### Задания
a - Перепишите без изменений часть отрывка о рабстве, начиная со слов «Конечно, история и» и заканчивая словами «почитать его счастливым.».
b - Ответьте по отрывку о рабстве на вопросы:
(i) Какую цель, согласно отрывку, мы имеем, соединяясь в общество?
(ii) Что, кроме истории, научает нас, что в человеке можно до некоторой степени затушить чувства?
(iii) Что, по словам отрывка, лучше, чем быть между людьми в состоянии растения?

### Отрывок текста
^^^^^^^^^^^^^^^^

Читать «Человек (Мыслители прошлого и настоящего о его жизни, смерти и бессмертии)» онлайн - страница 383

неизвестен Автор

Но такое сравнение ужасно! Оно оскорбляет человечество! Человек, тем более народ, не должен рабствовать. Соединясь в общество, имеем мы целию благополучие наше, но раб может ли быть благополучен?!

Конечно, история и опыты естествоиспытателей научают нас, что в человеке можно затушить до некоторой степени чувства, заставить в самом бедственном состоянии забыть горестное свое положение, заставя его, так сказать, не жить, но прозябать как растение, ибо привести человека в такое состояние, чтоб он был привязан к одному месту, лишить его воли, заглушить в нем чувство - есть привести его в состояние растения, вещества бездушного (и тогда лучше скитаться в лесах с дикими зверями, нежели быть между людьми) и в сем онемении чувствия почитать его счастливым.

^^^^^^^^^^^^^^^^

### Исходный материал
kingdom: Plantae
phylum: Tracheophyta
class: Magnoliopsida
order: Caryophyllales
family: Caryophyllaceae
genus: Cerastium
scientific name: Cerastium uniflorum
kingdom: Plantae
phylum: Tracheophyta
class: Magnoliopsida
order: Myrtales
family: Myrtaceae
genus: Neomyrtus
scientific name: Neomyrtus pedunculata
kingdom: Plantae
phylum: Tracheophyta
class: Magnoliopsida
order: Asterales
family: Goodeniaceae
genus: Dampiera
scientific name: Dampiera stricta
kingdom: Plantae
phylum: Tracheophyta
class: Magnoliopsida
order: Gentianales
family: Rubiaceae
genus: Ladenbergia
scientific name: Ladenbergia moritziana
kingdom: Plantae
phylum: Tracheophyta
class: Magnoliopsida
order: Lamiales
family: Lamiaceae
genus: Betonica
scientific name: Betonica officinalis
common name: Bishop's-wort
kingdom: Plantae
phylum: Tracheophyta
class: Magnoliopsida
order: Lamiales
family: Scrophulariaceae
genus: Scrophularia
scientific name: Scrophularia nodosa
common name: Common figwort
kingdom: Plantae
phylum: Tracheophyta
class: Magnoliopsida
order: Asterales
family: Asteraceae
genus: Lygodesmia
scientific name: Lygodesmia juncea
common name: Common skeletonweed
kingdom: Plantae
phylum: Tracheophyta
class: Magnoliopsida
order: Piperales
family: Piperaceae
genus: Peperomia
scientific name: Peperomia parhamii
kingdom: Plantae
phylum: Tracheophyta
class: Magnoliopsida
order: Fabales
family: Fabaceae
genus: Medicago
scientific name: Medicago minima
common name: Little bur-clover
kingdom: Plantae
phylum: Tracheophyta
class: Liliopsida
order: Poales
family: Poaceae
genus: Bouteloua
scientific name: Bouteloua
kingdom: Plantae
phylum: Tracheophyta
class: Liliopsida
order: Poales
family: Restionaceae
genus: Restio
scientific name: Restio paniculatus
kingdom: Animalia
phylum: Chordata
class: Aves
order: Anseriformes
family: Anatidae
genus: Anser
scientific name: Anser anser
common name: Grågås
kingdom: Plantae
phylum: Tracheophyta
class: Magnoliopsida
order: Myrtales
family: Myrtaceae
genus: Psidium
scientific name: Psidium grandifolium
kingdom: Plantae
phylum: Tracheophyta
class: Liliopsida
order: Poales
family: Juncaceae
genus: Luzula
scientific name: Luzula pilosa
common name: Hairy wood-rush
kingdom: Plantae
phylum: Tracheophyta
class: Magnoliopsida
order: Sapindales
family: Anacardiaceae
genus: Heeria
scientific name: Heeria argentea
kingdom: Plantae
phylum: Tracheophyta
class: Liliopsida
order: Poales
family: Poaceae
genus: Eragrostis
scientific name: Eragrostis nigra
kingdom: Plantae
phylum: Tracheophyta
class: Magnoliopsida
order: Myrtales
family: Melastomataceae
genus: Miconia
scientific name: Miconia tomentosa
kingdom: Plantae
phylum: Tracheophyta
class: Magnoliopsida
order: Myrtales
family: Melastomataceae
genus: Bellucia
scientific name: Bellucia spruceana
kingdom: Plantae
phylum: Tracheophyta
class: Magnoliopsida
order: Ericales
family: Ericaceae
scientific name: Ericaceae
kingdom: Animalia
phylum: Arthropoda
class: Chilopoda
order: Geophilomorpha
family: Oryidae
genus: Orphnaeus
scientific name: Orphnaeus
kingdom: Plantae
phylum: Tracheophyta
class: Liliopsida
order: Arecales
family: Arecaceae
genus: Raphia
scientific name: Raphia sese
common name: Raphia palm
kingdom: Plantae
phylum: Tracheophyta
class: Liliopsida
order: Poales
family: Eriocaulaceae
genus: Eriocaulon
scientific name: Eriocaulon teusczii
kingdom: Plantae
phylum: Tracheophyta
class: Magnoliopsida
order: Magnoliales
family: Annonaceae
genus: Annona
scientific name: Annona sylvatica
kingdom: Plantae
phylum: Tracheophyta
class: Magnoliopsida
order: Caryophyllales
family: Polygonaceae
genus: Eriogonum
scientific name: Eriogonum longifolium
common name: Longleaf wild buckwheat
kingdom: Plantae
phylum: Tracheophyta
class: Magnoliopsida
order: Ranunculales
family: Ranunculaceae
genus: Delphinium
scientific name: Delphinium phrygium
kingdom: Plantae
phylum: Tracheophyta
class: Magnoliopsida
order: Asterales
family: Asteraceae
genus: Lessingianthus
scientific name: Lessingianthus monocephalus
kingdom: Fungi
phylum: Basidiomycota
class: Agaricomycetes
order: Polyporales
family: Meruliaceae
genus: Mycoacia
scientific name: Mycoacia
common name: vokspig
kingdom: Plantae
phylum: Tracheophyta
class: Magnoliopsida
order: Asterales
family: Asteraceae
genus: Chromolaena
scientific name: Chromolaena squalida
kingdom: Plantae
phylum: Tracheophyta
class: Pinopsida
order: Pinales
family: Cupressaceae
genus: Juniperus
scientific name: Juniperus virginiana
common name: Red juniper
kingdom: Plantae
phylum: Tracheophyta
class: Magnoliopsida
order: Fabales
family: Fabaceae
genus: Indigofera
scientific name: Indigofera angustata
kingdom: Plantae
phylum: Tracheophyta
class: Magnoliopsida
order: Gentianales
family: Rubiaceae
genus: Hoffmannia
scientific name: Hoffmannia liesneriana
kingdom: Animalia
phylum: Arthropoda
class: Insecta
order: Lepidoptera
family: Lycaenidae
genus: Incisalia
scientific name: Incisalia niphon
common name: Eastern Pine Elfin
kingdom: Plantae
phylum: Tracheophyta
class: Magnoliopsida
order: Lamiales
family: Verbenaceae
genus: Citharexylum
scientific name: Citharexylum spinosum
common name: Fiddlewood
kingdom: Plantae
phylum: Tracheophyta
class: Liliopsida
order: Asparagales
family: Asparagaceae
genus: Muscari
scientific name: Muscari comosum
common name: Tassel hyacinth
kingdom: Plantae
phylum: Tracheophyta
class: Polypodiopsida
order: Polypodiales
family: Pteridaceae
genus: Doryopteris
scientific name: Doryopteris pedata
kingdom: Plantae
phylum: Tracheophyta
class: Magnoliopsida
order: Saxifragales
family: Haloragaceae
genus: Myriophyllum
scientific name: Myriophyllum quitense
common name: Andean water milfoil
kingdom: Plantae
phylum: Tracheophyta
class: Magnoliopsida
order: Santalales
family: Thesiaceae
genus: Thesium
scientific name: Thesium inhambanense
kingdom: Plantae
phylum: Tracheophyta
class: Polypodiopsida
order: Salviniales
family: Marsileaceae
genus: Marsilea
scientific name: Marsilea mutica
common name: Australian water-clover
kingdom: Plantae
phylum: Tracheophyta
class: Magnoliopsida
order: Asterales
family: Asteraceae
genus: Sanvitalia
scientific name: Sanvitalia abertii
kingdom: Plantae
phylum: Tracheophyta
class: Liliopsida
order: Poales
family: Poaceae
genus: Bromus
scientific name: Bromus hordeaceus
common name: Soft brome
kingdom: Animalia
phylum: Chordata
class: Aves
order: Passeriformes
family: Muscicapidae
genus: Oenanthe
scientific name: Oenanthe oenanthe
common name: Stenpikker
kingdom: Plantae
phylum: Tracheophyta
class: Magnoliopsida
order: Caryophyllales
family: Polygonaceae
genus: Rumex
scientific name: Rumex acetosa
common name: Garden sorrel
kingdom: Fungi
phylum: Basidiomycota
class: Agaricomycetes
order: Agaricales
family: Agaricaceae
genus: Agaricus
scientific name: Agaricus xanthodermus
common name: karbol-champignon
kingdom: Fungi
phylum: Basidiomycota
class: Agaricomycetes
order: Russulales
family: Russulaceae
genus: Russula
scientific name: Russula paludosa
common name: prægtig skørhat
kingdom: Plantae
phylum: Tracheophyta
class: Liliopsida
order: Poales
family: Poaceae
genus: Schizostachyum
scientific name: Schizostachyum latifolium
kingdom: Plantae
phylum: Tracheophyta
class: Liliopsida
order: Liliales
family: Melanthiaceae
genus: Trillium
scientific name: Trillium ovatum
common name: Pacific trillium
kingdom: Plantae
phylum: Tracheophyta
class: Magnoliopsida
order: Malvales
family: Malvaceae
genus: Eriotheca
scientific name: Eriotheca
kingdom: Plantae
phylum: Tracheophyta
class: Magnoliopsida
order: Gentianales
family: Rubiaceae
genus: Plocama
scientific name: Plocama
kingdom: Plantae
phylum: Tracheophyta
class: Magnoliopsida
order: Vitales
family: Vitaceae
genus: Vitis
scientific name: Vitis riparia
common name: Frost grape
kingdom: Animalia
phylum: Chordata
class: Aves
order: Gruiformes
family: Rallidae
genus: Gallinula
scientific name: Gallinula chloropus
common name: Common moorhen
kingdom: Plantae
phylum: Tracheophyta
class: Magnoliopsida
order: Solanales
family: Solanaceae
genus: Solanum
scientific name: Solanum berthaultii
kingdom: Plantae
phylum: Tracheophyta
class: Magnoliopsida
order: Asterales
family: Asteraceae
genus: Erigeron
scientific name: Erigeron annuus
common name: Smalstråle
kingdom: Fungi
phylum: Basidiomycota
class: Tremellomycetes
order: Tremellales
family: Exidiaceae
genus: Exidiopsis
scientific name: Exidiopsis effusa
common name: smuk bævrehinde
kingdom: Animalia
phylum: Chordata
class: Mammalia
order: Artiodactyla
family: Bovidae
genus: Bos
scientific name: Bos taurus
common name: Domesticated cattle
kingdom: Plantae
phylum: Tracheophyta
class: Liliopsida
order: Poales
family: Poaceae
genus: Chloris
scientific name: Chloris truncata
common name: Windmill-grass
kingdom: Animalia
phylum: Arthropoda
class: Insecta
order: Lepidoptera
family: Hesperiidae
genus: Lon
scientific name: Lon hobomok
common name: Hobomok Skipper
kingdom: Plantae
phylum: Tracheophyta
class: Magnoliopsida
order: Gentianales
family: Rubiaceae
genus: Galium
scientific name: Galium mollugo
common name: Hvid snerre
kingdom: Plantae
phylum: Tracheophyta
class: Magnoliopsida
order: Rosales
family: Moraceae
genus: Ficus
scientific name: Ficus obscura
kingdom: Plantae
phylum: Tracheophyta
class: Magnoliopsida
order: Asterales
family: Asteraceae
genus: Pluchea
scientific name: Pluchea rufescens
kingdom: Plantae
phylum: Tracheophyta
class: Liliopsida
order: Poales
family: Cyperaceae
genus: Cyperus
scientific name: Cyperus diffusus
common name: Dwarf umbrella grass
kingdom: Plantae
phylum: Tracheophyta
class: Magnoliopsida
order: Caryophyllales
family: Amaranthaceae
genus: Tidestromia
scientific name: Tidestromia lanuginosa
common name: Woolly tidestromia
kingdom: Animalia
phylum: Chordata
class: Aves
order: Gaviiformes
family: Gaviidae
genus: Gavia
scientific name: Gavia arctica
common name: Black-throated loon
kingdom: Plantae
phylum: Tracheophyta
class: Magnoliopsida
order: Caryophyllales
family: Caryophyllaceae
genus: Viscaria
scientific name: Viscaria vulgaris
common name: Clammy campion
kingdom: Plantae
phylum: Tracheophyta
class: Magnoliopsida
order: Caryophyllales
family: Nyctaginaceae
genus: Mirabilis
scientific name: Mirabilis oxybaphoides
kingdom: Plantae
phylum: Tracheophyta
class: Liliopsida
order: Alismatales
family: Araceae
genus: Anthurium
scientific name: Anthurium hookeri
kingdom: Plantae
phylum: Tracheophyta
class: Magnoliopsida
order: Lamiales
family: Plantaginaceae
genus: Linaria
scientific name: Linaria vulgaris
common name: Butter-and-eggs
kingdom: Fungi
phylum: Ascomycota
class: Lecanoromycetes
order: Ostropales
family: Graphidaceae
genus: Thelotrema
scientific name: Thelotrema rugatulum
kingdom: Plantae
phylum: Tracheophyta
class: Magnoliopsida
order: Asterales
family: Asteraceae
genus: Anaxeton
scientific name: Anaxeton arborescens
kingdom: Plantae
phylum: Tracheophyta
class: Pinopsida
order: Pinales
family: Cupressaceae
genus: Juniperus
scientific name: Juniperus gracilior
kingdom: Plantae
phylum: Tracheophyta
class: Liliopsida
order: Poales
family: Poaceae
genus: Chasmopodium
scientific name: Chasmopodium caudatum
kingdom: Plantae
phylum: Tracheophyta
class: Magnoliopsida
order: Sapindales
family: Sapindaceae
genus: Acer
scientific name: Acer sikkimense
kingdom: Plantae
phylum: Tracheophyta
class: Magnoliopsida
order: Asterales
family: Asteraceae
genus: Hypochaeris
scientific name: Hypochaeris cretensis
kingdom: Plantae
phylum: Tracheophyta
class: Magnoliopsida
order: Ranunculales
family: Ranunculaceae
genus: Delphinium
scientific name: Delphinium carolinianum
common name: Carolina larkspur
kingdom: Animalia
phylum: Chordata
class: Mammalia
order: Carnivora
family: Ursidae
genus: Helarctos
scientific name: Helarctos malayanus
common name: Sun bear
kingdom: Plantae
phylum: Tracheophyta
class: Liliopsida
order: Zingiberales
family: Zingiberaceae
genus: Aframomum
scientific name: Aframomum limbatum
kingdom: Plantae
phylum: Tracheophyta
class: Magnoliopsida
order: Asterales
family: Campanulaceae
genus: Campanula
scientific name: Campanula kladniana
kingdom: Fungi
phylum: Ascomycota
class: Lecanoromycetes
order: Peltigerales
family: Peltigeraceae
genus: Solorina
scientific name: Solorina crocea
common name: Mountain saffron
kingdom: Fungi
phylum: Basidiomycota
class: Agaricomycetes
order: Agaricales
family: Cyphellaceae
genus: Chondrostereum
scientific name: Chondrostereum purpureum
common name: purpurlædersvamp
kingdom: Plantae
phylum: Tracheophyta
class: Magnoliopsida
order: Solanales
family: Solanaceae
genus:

^^^^^^^^^^^^^^^^

### Решения заданий
a -
Конечно, история и опыты естествоиспытателей научают нас, что в человеке можно затушить до некоторой степени чувства, заставить в самом бедственном состоянии забыть горестное свое положение, заставя его, так сказать, не жить, но прозябать как растение, ибо привести человека в такое состояние, чтоб он был привязан к одному месту, лишить его воли, заглушить в нем чувство - есть привести его в состояние растения, вещества бездушного (и тогда лучше скитаться в лесах с дикими зверями, нежели быть между людьми) и в сем онемении чувствия почитать его счастливым.

b -
(i) Наше благополучие.
(ii) Опыты естествоиспытателей.
(iii) Скитаться в лесах с дикими зверями.